The argument certainly seems to be valid, employing only modus ponens

and cut (enabling the chaining together of each sub-argument which

results from a single application of modus ponens). These rules of

inference are endorsed by both Stoic logic and modern classical logic.

Moreover its premises appear true. Some Stoic presentations of the

argument recast it in a form which replaced all the conditionals, ‘If A

then B’, with ‘Not(A and not-B)’ to stress that the conditional should

not be thought of as being a strong one, but rather the weak Philonian

conditional (the modern material conditional) according to which ‘If A

then B’ was equivalent to ‘Not(A and not-B)’. Such emphasis was deemed

necessary since there was a great deal of debate in Stoic logic

regarding the correct analysis for the conditional. In thus judging

that a connective as weak as the Philonian conditional underpinned this

form of the paradox they were forestalling resolutions of the paradox

that denied the truth of the conditionals based on a strong reading of

them. This interpretation then presents the argument in its strongest

form since the validity of modus ponens seems assured whilst the

premises are construed so weakly as to be difficult to deny. The

difference of one grain would seem to be too small to make any

difference in the application of the predicate; it is a difference so

negligible as to make no apparent difference in the truth values of the

respective antecedents and consequents.

Yet the conclusion seems false. Thus paradox confronted the Stoics just

as it does the modern classical logician. Nor are such paradoxes

isolated conundrums. Innumerable sorites paradoxes can be expressed in

this way. For example, one can present the puzzle of the Bald Man in

this manner. Since a man with one hair on his head is bald and if a man

with one is then a man with two is, so a man with two hairs on his head

is bald. Again, if a man with two is then a man with three is, so a man

with three hairs on his head is bald, and so on. So a man with ten

thousand hairs on his head is bald yet we rightly feel that such men

are hirsute, i.e. not bald. Indeed, it seems that almost any vague

predicate admits of such a sorites paradox and vague predicates are

ubiquitous.

As presented, the paradox of the Heap and the Bald Man proceed by

addition (of grains of wheat and hairs on the head respectively).

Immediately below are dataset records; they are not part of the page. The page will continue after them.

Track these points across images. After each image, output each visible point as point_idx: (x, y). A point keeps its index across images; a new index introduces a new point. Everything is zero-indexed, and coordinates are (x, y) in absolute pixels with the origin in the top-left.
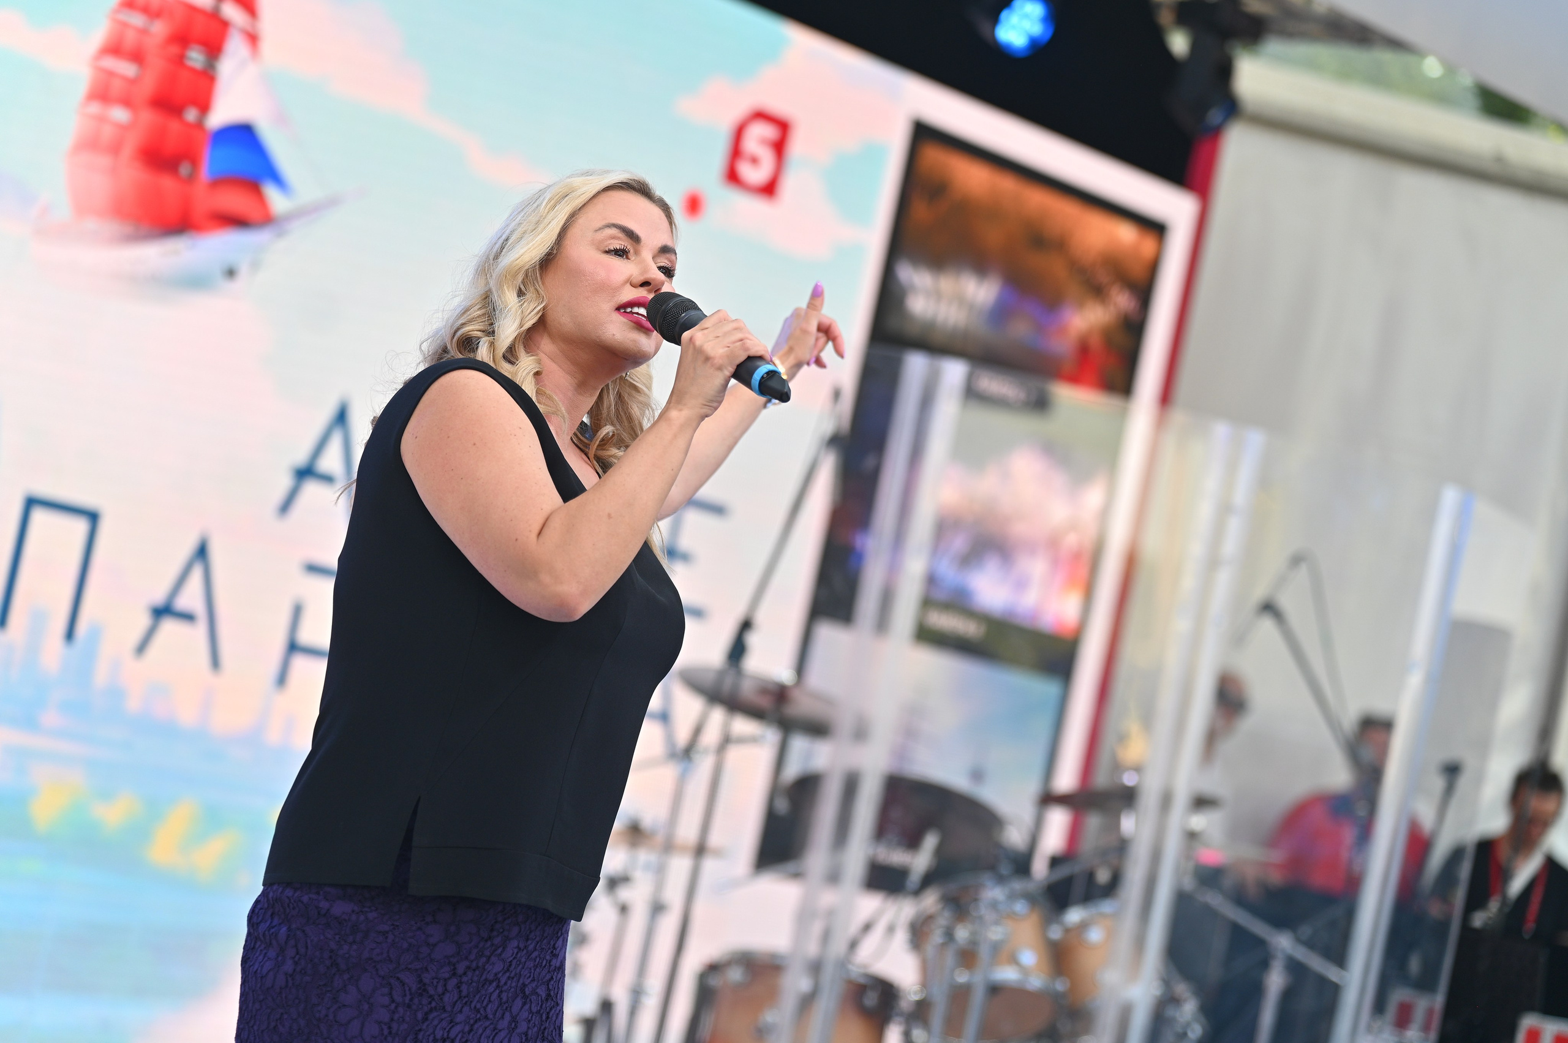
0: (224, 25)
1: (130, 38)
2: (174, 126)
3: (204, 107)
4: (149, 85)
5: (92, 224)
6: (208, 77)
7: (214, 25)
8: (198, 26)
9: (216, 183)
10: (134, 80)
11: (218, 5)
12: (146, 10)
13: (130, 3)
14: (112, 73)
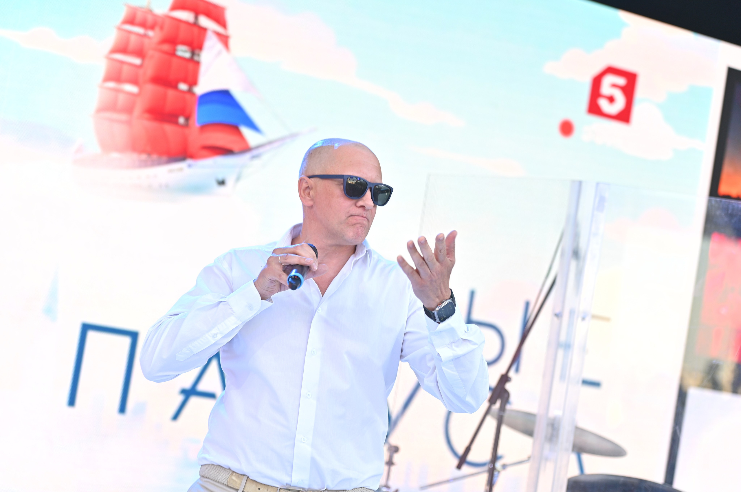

Alternatively though, one might proceed in reverse, by subtraction. If

one is prepared to admit that ten thousand grains of sand do make a

heap then would can argue that one grain of sand does since the removal

of any one grain of sand cannot make the difference. Similarly, if one

is prepared to admit a man with ten thousand hairs on his head is not

bald, then one could prove that even with one hair on his head he is

not bald since the removal of any one hair from the originally hirsute

scalp cannot make the relevant difference. It was thus recognised even

in antiquity that sorites arguments come in pairs: non-heap and heap;

bald and hirsute; poor and rich; few and many; small and large; and so

on. For every argument which proceeds by addition there is another

reverse argument which proceeds by subtraction.

The paradox attracted little subsequent interest until the late

nineteenth century when formal logic once again assumed a central role

in philosophy. With the demise of ideal language doctrines in the

latter half of the twentieth century interest in the vagaries of

natural language and the sorites paradox in particular has greatly

increased.